Segment Start: Supplied text
As a group, Hindus of Indian origin in the West are good ambassadors of India, usually, but not of modern Hinduism. Their success is secular and their grouse is religious. For instance, in America Hindus are often seen as overt and covert supporters of a muscular Hinduism back home. In the UK, recently, after a cricket match, British Hindus clashed with local Muslims. Meanwhile, articulate Muslims in the West are beginning to portray muscular Hinduism as a global villain on par with fanatical Islam.

It is in these circumstances that some help has arrived for that new global reputation of Hindus in the unexpected form of a new British prime minister. Rishi Sunak is an Englishman. He speaks like one, but is of Indian descent. His Indian links might seem convoluted, but what is beyond dispute is that he is Hindu. Sunak is seen as Hindu in a way that a Salman Rushdie or Javed Akhtar isn’t seen as Muslim. Sunak is not an amateur Hindu. As he has conveyed, he is a practising Hindu. He is a temple-goer. He lights diyas, which even many devout Hindus do not. He took an oath recently with his hand placed on the Bhagawat Gita.“I am now a citizen of Britain. But my religion is Hindu," he has said, “My religious and cultural heritage is Indian. I proudly say that I am a Hindu and my identity is also a Hindu."
Segment End: Supplied text
Exercise goal:
Decide whether each statement agrees with the passage on Rishi Sunak's Hinduism, answering yes or no and quoting the words of the passage that decide it: (a) Sunak took an oath with his hand on the Bhagawat Gita; (b) British Hindus clashed with local Muslims after a football match; (c) Sunak is described as an amateur Hindu.
Segment Start: Records provided
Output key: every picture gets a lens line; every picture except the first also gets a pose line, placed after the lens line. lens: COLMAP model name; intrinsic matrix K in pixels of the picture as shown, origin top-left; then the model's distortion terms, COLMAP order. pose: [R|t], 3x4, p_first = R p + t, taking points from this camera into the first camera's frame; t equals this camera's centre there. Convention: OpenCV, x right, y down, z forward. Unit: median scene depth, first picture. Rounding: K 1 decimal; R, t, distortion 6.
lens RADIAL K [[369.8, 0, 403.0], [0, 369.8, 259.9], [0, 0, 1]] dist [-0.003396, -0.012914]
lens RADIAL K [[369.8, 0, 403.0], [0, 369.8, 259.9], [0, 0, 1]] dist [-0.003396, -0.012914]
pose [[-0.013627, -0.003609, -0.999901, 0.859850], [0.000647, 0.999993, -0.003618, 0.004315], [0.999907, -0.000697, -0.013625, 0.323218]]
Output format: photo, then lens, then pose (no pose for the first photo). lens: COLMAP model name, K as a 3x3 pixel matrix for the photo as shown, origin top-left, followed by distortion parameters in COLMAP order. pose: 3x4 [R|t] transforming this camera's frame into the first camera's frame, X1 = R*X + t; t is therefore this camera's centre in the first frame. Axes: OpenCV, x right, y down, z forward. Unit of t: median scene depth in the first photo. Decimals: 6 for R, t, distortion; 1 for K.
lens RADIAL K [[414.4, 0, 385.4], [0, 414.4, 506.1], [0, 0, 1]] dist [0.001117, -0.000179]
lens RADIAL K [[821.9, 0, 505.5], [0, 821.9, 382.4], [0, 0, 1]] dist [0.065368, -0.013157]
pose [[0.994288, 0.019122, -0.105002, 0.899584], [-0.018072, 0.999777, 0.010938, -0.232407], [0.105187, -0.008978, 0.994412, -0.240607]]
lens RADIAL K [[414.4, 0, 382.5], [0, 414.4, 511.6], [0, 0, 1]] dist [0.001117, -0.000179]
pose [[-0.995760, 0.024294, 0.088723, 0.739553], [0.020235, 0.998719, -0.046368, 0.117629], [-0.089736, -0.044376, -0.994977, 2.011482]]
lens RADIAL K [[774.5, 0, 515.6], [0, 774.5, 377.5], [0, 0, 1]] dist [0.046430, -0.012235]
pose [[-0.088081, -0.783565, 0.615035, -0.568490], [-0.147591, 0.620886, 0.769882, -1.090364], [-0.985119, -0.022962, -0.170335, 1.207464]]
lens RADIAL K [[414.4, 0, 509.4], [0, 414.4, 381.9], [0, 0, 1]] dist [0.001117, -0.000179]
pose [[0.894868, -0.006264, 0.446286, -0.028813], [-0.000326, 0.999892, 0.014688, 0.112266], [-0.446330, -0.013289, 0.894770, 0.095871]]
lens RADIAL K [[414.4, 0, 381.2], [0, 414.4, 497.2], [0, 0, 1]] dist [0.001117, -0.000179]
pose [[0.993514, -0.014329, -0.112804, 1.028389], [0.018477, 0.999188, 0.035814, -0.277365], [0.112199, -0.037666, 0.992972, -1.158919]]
Segment End: Records provided
The answer:
(a) Yes: "He took an oath recently with his hand placed on the Bhagawat Gita."
(b) No: "In the UK, recently, after a cricket match, British Hindus clashed with local Muslims."
(c) No: "Sunak is not an amateur Hindu."